Banks want to share your secrets, but keep their own

Banks want immunity if they violate your privacy, but don’t want you to be able to read complaints about them.


When it comes information sharing with the government, the position of America’s biggest banks seems to be, “Do as I say, not as I do.”

In the realm of cybersecurity, banking trade groups are busy lobbying for the right to share more customer data with the government, and ensure that data sharing is immunized from any legal ramifications emanating from that disclosure. But when confronted with the possibility of consumers handing their own information about their banks over to the government — well, Wall Street is crying foul.

Wall Street’s largest and most powerful trade groups — including the American Bankers Association, the Financial Services Roundtable and the Securities Industry and Financial Markets Association (Sifma) — have been actively lobbying on behalf of the Cybersecurity Information Sharing Act (CISA), a bill that raises substantial concerns about privacy. But even as they work to immunize themselves from privacy violations, they are simultaneously pretending to care about privacy when faced with the possibility of consumers’ complaints about them going public.

Banks want immunity when sharing your information with the government

CISA—the latest incarnation of a cybersecurity bill Congress has tried and failed to pass 4 times—would substantially widen the scope of when companies could share customer data with government surveillance entities. The way the bill’s advocates tell it, CISA is needed to help prevent cybersecurity threats. But CISA doesn’t just enable government agencies and companies to freely share information about potential hacks or security breaches, it also provides vast legal immunity to companies when they do so.

The immunity CISA grants is so broad that the Electronic Frontier Foundation likened it to “carte blanche immunity to violate long-standing computer crime and privacy law.”

Ostensibly, CISA is about sharing perceived cybersecurity threat information only. But advocates are concerned about CISA’s overreach, including the privacy violations it could permit. EFF has noted that the bill should “require deletion of all information not directly related to a threat,” but it doesn’t.

What’s even scarier about CISA is that it allows companies to launch counter-attacks if they perceive a “cybersecurity threat.” According to EFF, “cybersecurity threat” is defined so broadly, it “could be read by companies to permit attacks on machines that unwittingly contribute to network congestion.” Are you running a slow server? Sorry. CISA may give JPMorgan immunity to cyber-attack it.


So, where does the hypocrisy come in? Well, while the financial services industry argues for wide indemnification when sharing customer information with government surveillance entities like the Department of Homeland Security (DHS) and the National Security Agency (NSA), they’re simultaneously arguing against customers being able to crowd-source and voluntarily share information about their experiences with their banks.

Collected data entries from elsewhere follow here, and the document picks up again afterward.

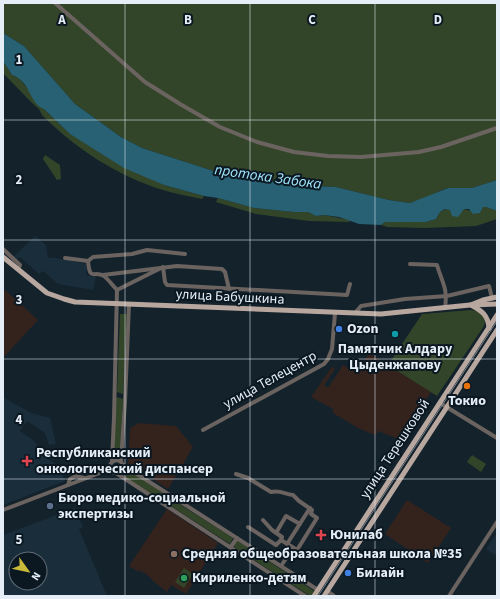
<svg xmlns="http://www.w3.org/2000/svg" width="500" height="599" viewBox="0 0 500 599" font-family="'Source Sans 3',sans-serif">
<style>
.built{fill:#192d3b;fill-rule:evenodd}
.education{fill:#34221d}
.green{fill:#334528}
.water{fill:#276173}
.lines{fill:none;stroke-linecap:round;stroke-linejoin:round}
.minor{stroke:#6b635f;stroke-width:4}
.major{stroke:#b8a79f;stroke-width:5}
.tram{stroke:#78838c;stroke-width:1}
.grid{fill:none;stroke:#e5eef6;stroke-width:1;stroke-opacity:0.55}
.shop-dot{fill:#3f7fe0;stroke:#0b1822;stroke-width:1.5}
.culture-dot{fill:#0f9aa8;stroke:#0b1822;stroke-width:1.5}
.food-dot{fill:#e8710a;stroke:#0b1822;stroke-width:1.5}
.health-dot{fill:#e0444e;stroke:#0b1822;stroke-width:1.5}
.service-dot{fill:#5c6f8a;stroke:#0b1822;stroke-width:1.5}
.education-dot{fill:#8d6e63;stroke:#0b1822;stroke-width:1.5}
.leisure-dot{fill:#2e9e5b;stroke:#0b1822;stroke-width:1.5}
.labels{text-anchor:middle;dominant-baseline:central;stroke-width:4;stroke-linejoin:round;paint-order:stroke}
.street-label{font-size:14px;fill:#e5eef6;stroke:#0b1822}
.poi-label{font-size:14px;font-weight:bold;fill:#e5eef6;stroke:#0b1822;text-anchor:start}
.water-label{font-size:15px;font-style:italic;fill:#a0e6fe;stroke:#0b1822}
.grid-label{font-size:13px;text-anchor:middle;font-weight:bold;fill:#e5eef6;stroke:#0b1822;stroke-width:4;stroke-linejoin:round;paint-order:stroke}
</style>
<rect width="100%" height="100%" fill="#14222c"/>
<g class="built">
<polygon points="35,236 46,245 48,258 56,258 87,264 86,275 96,277 93,290 58,284 43,271 39,274 20,257 17,259 14,256"/>
<polygon points="3,397 31,413 50,418 56,444 49,445 45,433 27,421 20,431 33,440 42,451 43,456 58,465 65,481 3,505"/>
<path d="M75,508L83,527L79,529L107,596H4L3,535ZM16,559H40V583H16Z"/>
<polygon points="497,533 497,556 486,549"/>
</g>
<g class="education">
<polygon points="5,290 38,320 3,358 3,292"/>
<polygon points="369,353 431,392 401,440 378,431 375,435 358,428 333,413 333,409 311,397 332,367 335,369 324,385 328,388 343,365 350,369 354,362 361,366"/>
<polygon points="139,423 176,426 193,447 168,489 128,463 130,428"/>
<polygon points="407,500 451,528 428,563 385,534"/>
<polygon points="167,509 218,543 186,594 171,585 167,592 152,580 150,577 140,570 139,572 129,566"/>
</g>
<g class="green">
<polygon points="3,3 497,3 497,180 472,188 447,188 420,200 410,203 389,200 336,187 293,185 226,175 142,148 121,137 75,104 24,46 3,33"/>
<path d="M3,62L5,64L12,75L19,78L44,109L70,134L164,185L204,196L202,199C189,196 176,194 163,190C117,176 75,148 42,115L39,109L31,102L3,73Z"/>
<polygon points="45,155 60,165 61,179 57,180 43,159"/>
<polygon points="218,198 254,208 294,212 308,212 316,216 324,215 350,220 349,222 309,221 256,214 216,202"/>
<polygon points="483,207 486,207 497,211 497,219 476,226 425,228 387,227 381,225 385,222 426,222 436,219 440,212 446,209 450,210 464,209 480,213"/>
<path d="M471,310C481,311 487,316 484,326L437,396L388,365L422,314Z"/>
<polygon points="120,314 127,314 123,394 117,392"/>
<polygon points="117,397 123,399 120,452 114,452 116,398"/>
<polygon points="472,455 486,464 481,472 467,462"/>
<polygon points="129,471 165,494 162,499 161,500 125,477"/>
<polygon points="168,497 233,538 230,544 166,503"/>
<polygon points="236,541 238,541 314,591 312,596 310,596 234,547"/>
<polygon points="184,568 193,574 184,588 175,582"/>
</g>
<path class="water" d="M3,33L24,46L75,104L121,137L142,148L226,175L293,185L336,187L389,200L410,203L448,188H472L497,180V211L486,207H483L480,213L473,214L469,209H464L458,217L452,216L450,210L445,209L440,212L436,219L426,222H385L381,225L359,224L339,217L324,215L316,216L308,212H294L254,208L218,198L204,196L164,185L124,168L70,134L44,109C29,104 31,81 12,75L5,64L3,62Z"/>
<g class="lines">
<g class="minor">
<polyline points="55,3 145,82 180,104 220,127 257,142 294,152 328,156 361,157 419,152 441,147 497,128"/>
<polyline points="3,249 20,265 18,269"/>
<polyline points="65,258 88,261"/>
<path d="M410,264L437,265C442,283 448,287 445,308"/>
<polyline points="103,275 177,266 222,269 225,272 229,289"/>
<polyline points="117,290 163,267 165,282 167,285 347,295 350,284"/>
<polyline points="355,313 361,306 405,299 447,296 489,286 492,298"/>
<polyline points="440,403 497,438"/>
<polyline points="203,430 324,364 328,359 332,349 335,313"/>
<polyline points="121,461 125,402 129,304"/>
<polyline points="123,465 318,590"/>
<path d="M110,469V465L112,462L114,417L117,290C113,286 108,279 104,276C93,270 90,282 88,261L93,257L132,254L147,250L185,254"/>
<path d="M110,469L112,472L116,473L121,471C126,464 119,457 112,462"/>
<polyline points="116,473 305,596"/>
<path d="M236,474L248,478L271,492C281,490 284,494 293,495L299,501L312,510L311,514L317,518L297,550L281,540"/>
<polyline points="68,485 70,479 76,476 84,478"/>
<polyline points="162,503 168,494"/>
<polyline points="3,510 110,469"/>
<polyline points="248,527 276,545 281,540 282,537 272,530 263,520"/>
<polyline points="276,533 286,516 300,524"/>
<polyline points="287,544 310,508"/>
<polyline points="230,548 237,538"/>
<polyline points="281,566 293,548"/>
<polyline points="327,591 334,596"/>
<polyline points="449,596 497,522"/>
</g>
<g class="major">
<polyline points="3,257 47,293 64,299 75,302 381,314 470,305 497,304"/>
<polyline points="473,304 483,300 497,297"/>
<path d="M471,305C482,311 488,315 489,328"/>
<polyline points="314,596 497,315"/>
<polyline points="324,596 497,330"/>
</g>
<polyline class="tram" points="318,596 497,321"/>
</g>
<path class="grid" d="M125,3V596M250,3V596M375,3V596M3,120H497M3,240H497M3,359H497M3,479H497"/>
<g class="shop-dot">
<circle cx="339" cy="329" r="4"/>
<circle cx="348" cy="573" r="4"/>
</g>
<circle class="culture-dot" cx="395" cy="334" r="4"/>
<circle class="food-dot" cx="467" cy="386" r="4"/>
<g class="health-dot">
<path d="M25 455h4v4h4v4h-4v4h-4v-4h-4v-4h4z"/>
<path d="M319 529h4v4h4v4h-4v4h-4v-4h-4v-4h4z"/>
</g>
<circle class="service-dot" cx="50" cy="506" r="4"/>
<circle class="education-dot" cx="174" cy="554" r="4"/>
<circle class="leisure-dot" cx="184" cy="578" r="4"/>
<g class="labels">
<g class="street-label">
<text transform="translate(230 297) rotate(3)">улица Бабушкина</text>
<text transform="translate(270 380) rotate(-29)">улица Телецентр</text>
<text transform="translate(395 449) rotate(-57)">улица Терешковой</text>
</g>
<g class="poi-label">
<text x="347" y="329">Ozon</text>
<text x="395" y="349" text-anchor="middle">Памятник Алдару<tspan x="395" dy="16">Цыденжапову</tspan></text>
<text x="467" y="401" text-anchor="middle">Токио</text>
<text x="36" y="453">Республиканский<tspan x="36" dy="16">онкологический диспансер</tspan></text>
<text x="58" y="498">Бюро медико-социальной<tspan x="58" dy="16">экспертизы</tspan></text>
<text x="330" y="535">Юнилаб</text>
<text x="182" y="554">Средняя общеобразовательная школа №35</text>
<text x="356" y="573">Билайн</text>
<text x="192" y="578">Кириленко-детям</text>
</g>
<g class="water-label">
<text transform="translate(268 177) rotate(8)">протока Забока</text>
</g>
</g>
<g class="grid-label">
<text x="62" y="24">A</text>
<text x="188" y="24">B</text>
<text x="312" y="24">C</text>
<text x="438" y="24">D</text>
<text x="19" y="64">1</text>
<text x="19" y="184">2</text>
<text x="19" y="304">3</text>
<text x="19" y="424">4</text>
<text x="19" y="544">5</text>
</g>
<rect width="500" height="599" fill="none" stroke="#e5eef6" stroke-width="8"/>
<g transform="translate(28 571) rotate(123)"><circle r="19" fill="#0b1822" stroke="#626e77"/>
<path d="M0-3L7 15L0 10L-7 15Z" fill="#c9ba3a"/>
<text y="-6" font-size="11" font-weight="bold" text-anchor="middle" fill="#e5eef6">N</text>
</g>
</svg>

Currently, the Consumer Financial Protection Bureau (CFPB) has a public, consumer complaint database. When consumers file complaints against a financial institution through the CFPB’s website (or via phone or mail), the agency makes part of those complains public: the product, issue, the state, and the company the complaint is about.

A few rows from the Consumer Financial Protection Bureau’s (anonymized) consumer complaint database

But the most important information is currently missing: the actual story of what happened to the consumer. The CFPB calls this bit of information the “complaint narrative,” and they’ve proposed enhancing their complaint database by adding these anonymized stories. Such information can help other consumers make more informed choices about which financial institutions they’d like to do business with.

But the nation’s biggest financial institutions are trying to make sure that sort of transparency never happens.

Banks want to keep consumer’s horror stories secret

The CFPB asked for feedback on their proposal to make the customer narratives public back in July. Wells Fargo and the Financial Services Roundtable were among those who weighed in. Wells Fargo insisted in their comment letter to the CFPB that “well-established privacy rights” could be violated if the CFPB makes consumer complaints about banks public. And the Roundtable argued that the CFPB’s proposal amounted to posting “unverified” data to a “government website.”

Former Minnesota Governor Tim Pawlenty, who now runs the Financial Services Roundtable, has said that information sharing bills like CISA are “vital to ensure consumers’ assets are protected and financial institutions remain secure.” But in their letter to the CFPB about the complaint database, the Roundtable says they are “troubled by risks to the security of sensitive information collected by the Bureau,” even though this is data consumers proactively hand over to the CFPB. According to an email reviewed by The Hill, the Roundtable is so perturbed by the idea of the CFPB publicly sharing consumers complaints about their banks, they are even considering suing to stop it.

The latest version of CISA includes sharing information “in real-time” with the National Security Agency (NSA). So when the Roundtable insists that the CFPB sharing consumer’s horror stories with banks mean “additional risks to consumer privacy,” it’s worth asking them why they remain so ferociously in favor of sharing real-time information with the NSA, an agency with a long record of privacy abuses. It seems the banks’ so-called concerns on privacy are nothing more than concern-trolling meant to keep their dirty laundry secret…even as they lobby for immunity, just in case they air yours.